Sayang, masih ada cerita yang memprihatinkan. Sebab, satu siswa kami yang kini Kelas IX, laki-laki, kabur dari rumah. Kabar terakhir, ia bergabung dengan anak punk. Bahkan, ia menjadi ketuanya.
Kabar ini saya dapatkan dari guru Bimbingan dan Konseling (BK). Saat masuk, ia memang diajak berbincang-bincang oleh guru BK.
Hasil yang didapat oleh guru BK adalah pengakuan anak termaksud, seperti yang sudah saya sebutkan di atas. Ia bergabung anak punk dan dirinya diangkat menjadi ketua dalam komunitas ini.
Yang menyebabkan dirinya tak lagi sekolah dan bergabung dengan anak punk, yang sudah pasti kabur dari rumah, adalah memberontak terhadap sikap orangtua. Sikap orangtua yang, saya rasa, kurang menghargainya.

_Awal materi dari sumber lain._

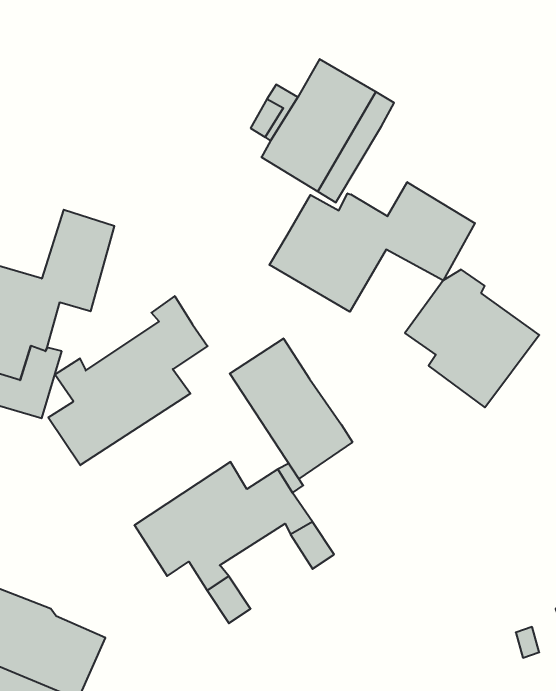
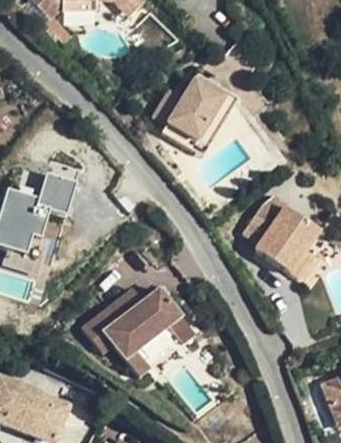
building: [269,182,475,312] -> none
building: [48,296,208,465] -> none
building: [230,338,352,479] -> none

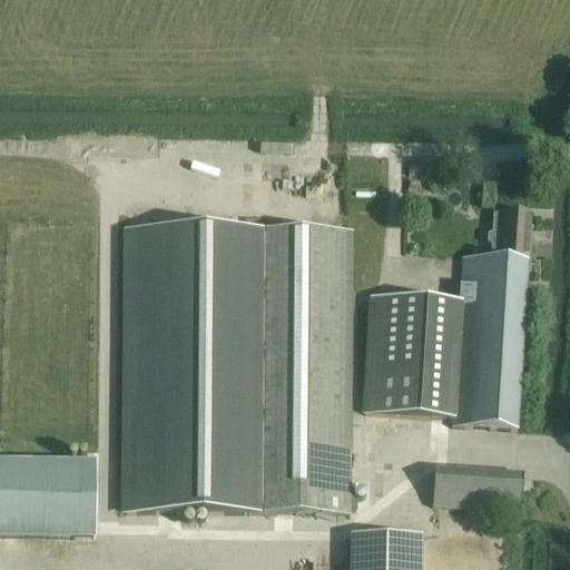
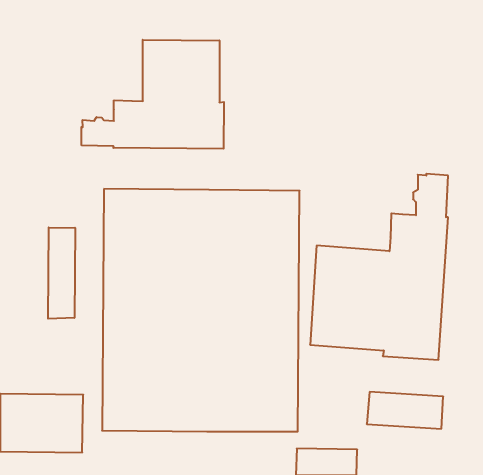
building: none -> [81,40,224,149]
building: none -> [48,227,75,319]

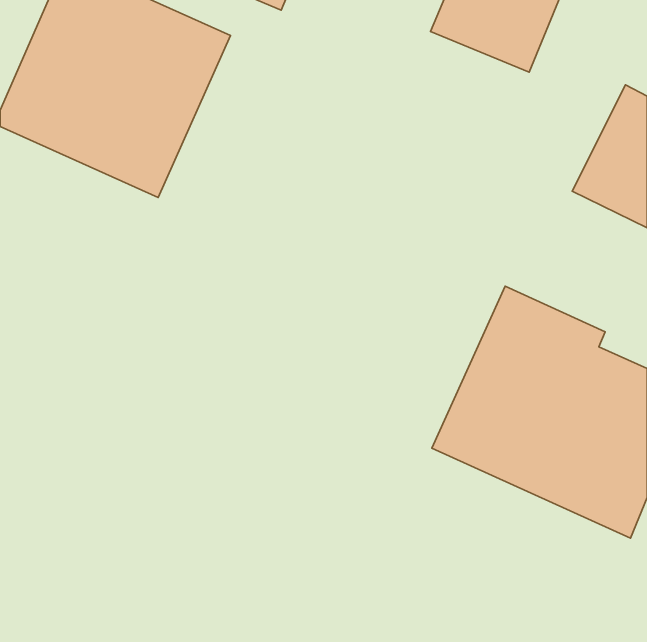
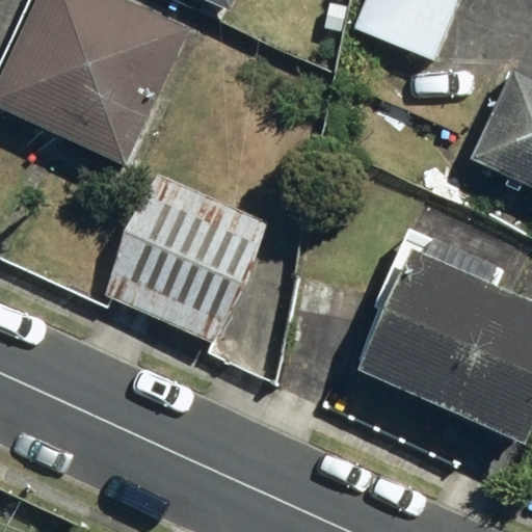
building: none -> [102,174,268,343]

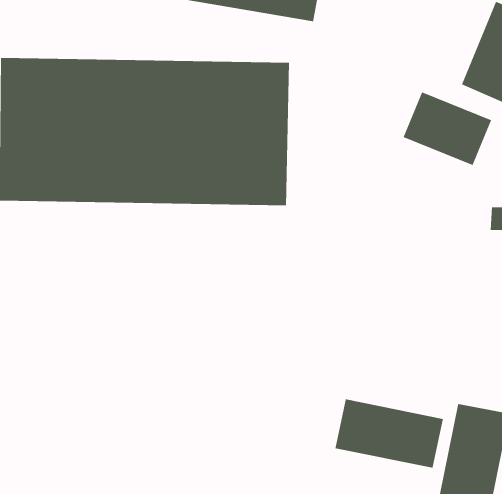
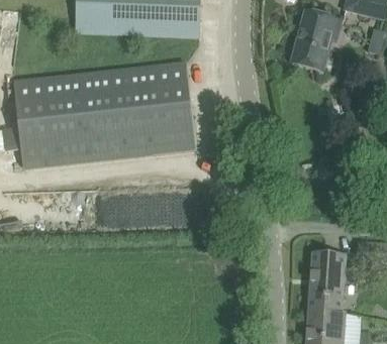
building: [403,92,492,166] -> none
building: [335,399,443,469] -> none

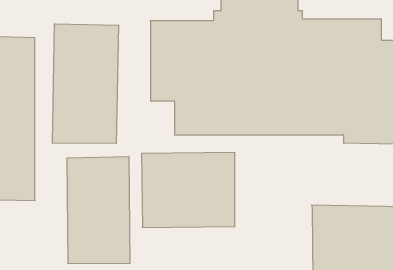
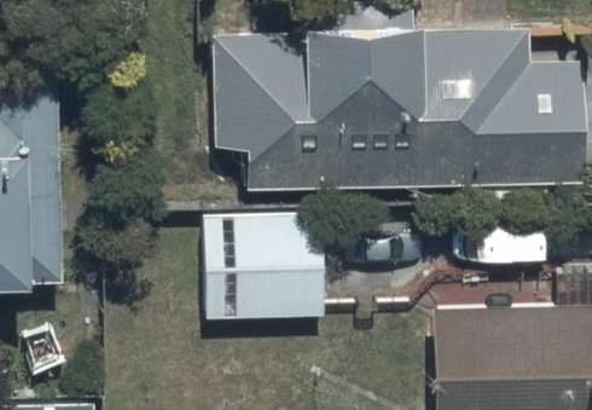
building: [53,24,118,144] -> none
building: [67,156,130,264] -> none

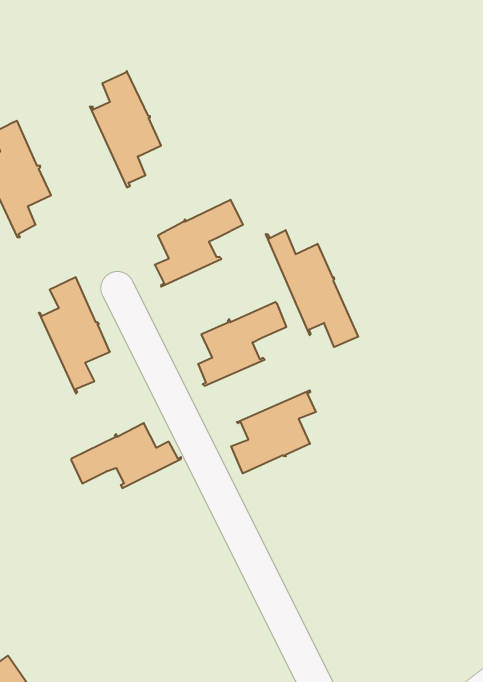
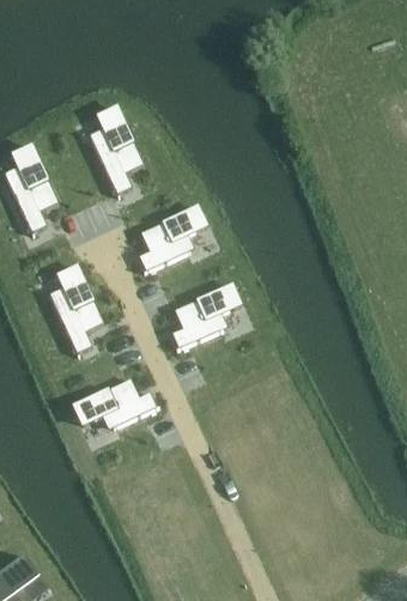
building: [266,230,358,347] -> none
building: [231,390,316,473] -> none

Intinya, orangtua perlu selalu membangun komunikasi dengan anak secara terbuka. Tak boleh lagi berpikir bahwa asal sudah mencukupi kebutuhan fisik anak, sudah beres.
Ternyata tak demikian. Anak memiliki kebutuhan batin yang perlu juga dipenuhi oleh orangtua. Jika tak demikian, sekolah tak lagi memiliki kekuatan untuk memberi "dekapan" terhadap anak ini, yang adalah siswa, benih muda, yang perlu ditumbuhkembangkan.